:: Data provided ::
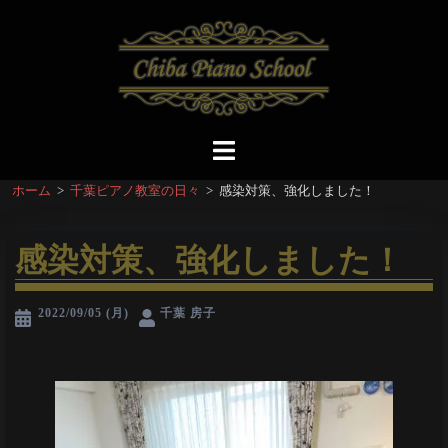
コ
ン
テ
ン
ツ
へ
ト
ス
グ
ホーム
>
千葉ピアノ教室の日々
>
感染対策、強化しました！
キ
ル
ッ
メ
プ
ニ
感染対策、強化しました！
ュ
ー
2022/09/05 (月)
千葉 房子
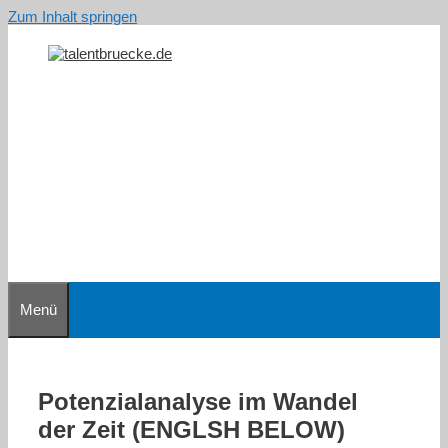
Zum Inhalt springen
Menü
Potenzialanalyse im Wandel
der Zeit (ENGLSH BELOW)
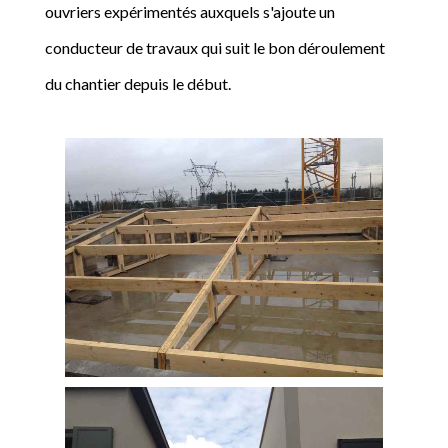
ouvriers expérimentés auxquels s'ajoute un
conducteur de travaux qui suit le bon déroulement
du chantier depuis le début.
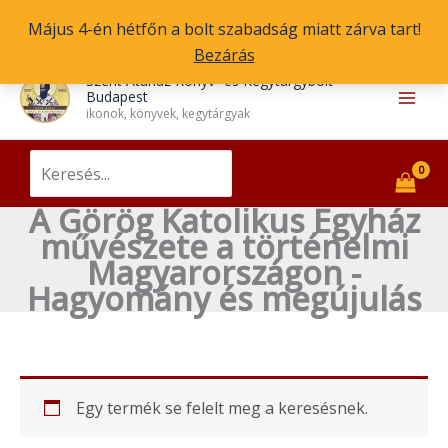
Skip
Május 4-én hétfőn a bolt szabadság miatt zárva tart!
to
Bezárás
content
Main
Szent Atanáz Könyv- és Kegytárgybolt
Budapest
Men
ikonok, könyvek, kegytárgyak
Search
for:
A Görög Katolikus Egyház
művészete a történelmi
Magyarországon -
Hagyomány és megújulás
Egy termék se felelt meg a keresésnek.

:: Work to complete ::
In your transcription of the listing above, match each line exactly and include no pictures.

:: Exercise answer ::
コ
ン
テ
ン
ツ
へ
ト
ス
グ
ホーム
>
千葉ピアノ教室の日々
>
感染対策、強化しました！
キ
ル
ッ
メ
プ
ニ
感染対策、強化しました！
ュ
ー
2022/09/05 (月)
千葉 房子
Zum Inhalt springen
Menü
Potenzialanalyse im Wandel
der Zeit (ENGLSH BELOW)
ouvriers expérimentés auxquels s'ajoute un
conducteur de travaux qui suit le bon déroulement
du chantier depuis le début.
Skip
Május 4-én hétfőn a bolt szabadság miatt zárva tart!
to
Bezárás
content
Main
Szent Atanáz Könyv- és Kegytárgybolt
Budapest
Men
ikonok, könyvek, kegytárgyak
Search
for:
A Görög Katolikus Egyház
művészete a történelmi
Magyarországon -
Hagyomány és megújulás
Egy termék se felelt meg a keresésnek.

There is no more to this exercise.